The Modi government is very sensitive about its image, both within India and abroad. In recent months, it has received negative international press concerning farmer protests and collapsing healthcare system during the second wave of the pandemic.

This has given a jolt to India’s image as a major rising democratic power. As many countries are now trying to ‘decouple’ from China, Indian policy makers are keen to project India as a country open for business.

At the recent EU-India leaders’ meeting, FTA negotiations with the EU were resumed. Started in 2007, these negotiations were frozen since 2013.

Both parties have also agreed for a connectivity partnership, and negotiations for separate agreements on investment protection and geographical indicators.

The Indian government is eager to forge some kind of interim trade deal with European countries.

This has become important as textiles, footwear, marine exports and so on are affected by increasing exports to Europe from Bangladesh, Cambodia and Vietnam.

But while it agreed to resume trade talks, the EU did not agree to the Indian government’s preference for a limited trade deal to begin with.

Due to comprehensive nature of the proposed deal, EU-India negotiations are going to take many more years to complete.

In comparison, India and the UK are likely to sign at least a limited trade deal in 2022. This deal could liberalise food and drink sector.

Major Indian exports in the sector are rice, tea, fruits and vegetables, prawns, while about 90% of UK exports to India are Scotch whisky, which attracts 150% tariffs.

The UK could also gain in the areas of financial and legal services.
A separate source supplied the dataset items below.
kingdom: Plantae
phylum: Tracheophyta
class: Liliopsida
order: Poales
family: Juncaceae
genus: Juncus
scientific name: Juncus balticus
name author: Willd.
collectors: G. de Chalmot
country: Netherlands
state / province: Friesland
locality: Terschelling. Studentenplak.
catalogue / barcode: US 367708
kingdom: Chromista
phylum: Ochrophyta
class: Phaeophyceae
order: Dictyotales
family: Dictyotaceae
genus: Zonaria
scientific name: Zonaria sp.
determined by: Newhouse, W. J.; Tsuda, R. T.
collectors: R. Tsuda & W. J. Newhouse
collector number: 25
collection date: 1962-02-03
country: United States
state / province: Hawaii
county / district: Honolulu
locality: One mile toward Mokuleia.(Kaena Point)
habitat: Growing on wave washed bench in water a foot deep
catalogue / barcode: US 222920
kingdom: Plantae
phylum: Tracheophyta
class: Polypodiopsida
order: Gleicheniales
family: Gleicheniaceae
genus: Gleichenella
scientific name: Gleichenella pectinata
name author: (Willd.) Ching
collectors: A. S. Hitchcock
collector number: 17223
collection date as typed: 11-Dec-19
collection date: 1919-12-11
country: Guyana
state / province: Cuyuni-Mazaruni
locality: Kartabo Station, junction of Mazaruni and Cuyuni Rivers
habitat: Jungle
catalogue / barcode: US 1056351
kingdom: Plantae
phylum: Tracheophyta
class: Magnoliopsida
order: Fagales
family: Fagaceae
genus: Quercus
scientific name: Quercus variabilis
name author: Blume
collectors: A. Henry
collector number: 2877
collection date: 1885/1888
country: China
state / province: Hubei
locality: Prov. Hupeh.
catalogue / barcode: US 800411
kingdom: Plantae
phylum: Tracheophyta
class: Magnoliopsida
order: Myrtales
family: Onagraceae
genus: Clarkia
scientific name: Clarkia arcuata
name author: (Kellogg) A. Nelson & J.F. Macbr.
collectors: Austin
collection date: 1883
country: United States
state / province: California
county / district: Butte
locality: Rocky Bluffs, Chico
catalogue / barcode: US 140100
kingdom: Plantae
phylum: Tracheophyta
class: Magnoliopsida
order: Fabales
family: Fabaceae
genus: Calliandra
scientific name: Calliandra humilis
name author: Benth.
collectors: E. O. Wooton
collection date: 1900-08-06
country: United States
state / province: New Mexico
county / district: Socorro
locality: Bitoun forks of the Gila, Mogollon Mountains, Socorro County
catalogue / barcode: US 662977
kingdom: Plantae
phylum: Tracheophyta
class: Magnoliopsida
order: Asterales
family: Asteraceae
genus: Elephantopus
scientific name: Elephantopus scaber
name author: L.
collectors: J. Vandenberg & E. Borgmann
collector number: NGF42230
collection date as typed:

India could negotiate for movement of natural persons supplying services, and a migration MOU has already been signed.

Under the deal, India can send 3,000 young professionals annually to the UK in exchange for taking back undocumented migrants.

In the midst of economic slowdown, India has now started positioning itself as a crucial geopolitical player in the context of a rising China.

The UK Government’s Integrated Review asserts that during the next decade, the UK will deepen its engagement in the Indo-Pacific and transform its already close cooperation with India.

Through a series of engagements, including the Quad, India has established its relevance in the Indo-Pacific.

All three elements of the UK’s foreign policy ‘tilt’ towards the Indo-Pacific – security, economy and values – are making India and the UK closer.

Britain has signed an FTA with Japan and opened negotiations with the Comprehensive and Progressive Trans-Pacific Partnership (CPTPP).

The proposed FTA with India could be an important part of the strategy to expand its engagements in the region.

Although India has missed the RCEP, it has individual FTAs with ASEAN bloc, with South Korea and with Japan.

It would like to further strengthen economic ties with all those powers which are going to be active in the Indo-Pacific.

The combination of domestic economic compulsions as well as strategic choices resulting from India-China tensions are shaping India’s external economic engagements.

A India-UK FTA fits well with the both UK’s post-Brexit ambitions and India’s strategic choices. If both are able to sign a limited deal by next year, a comprehensive India-UK FTA could be expected in the next three to four years.

By Professor Gulshan Sachdeva, Chairperson, Centre for European Studies & Coordinator, Jean Monnet Centre of Excellence at Jawaharlal Nehru University, New Delhi.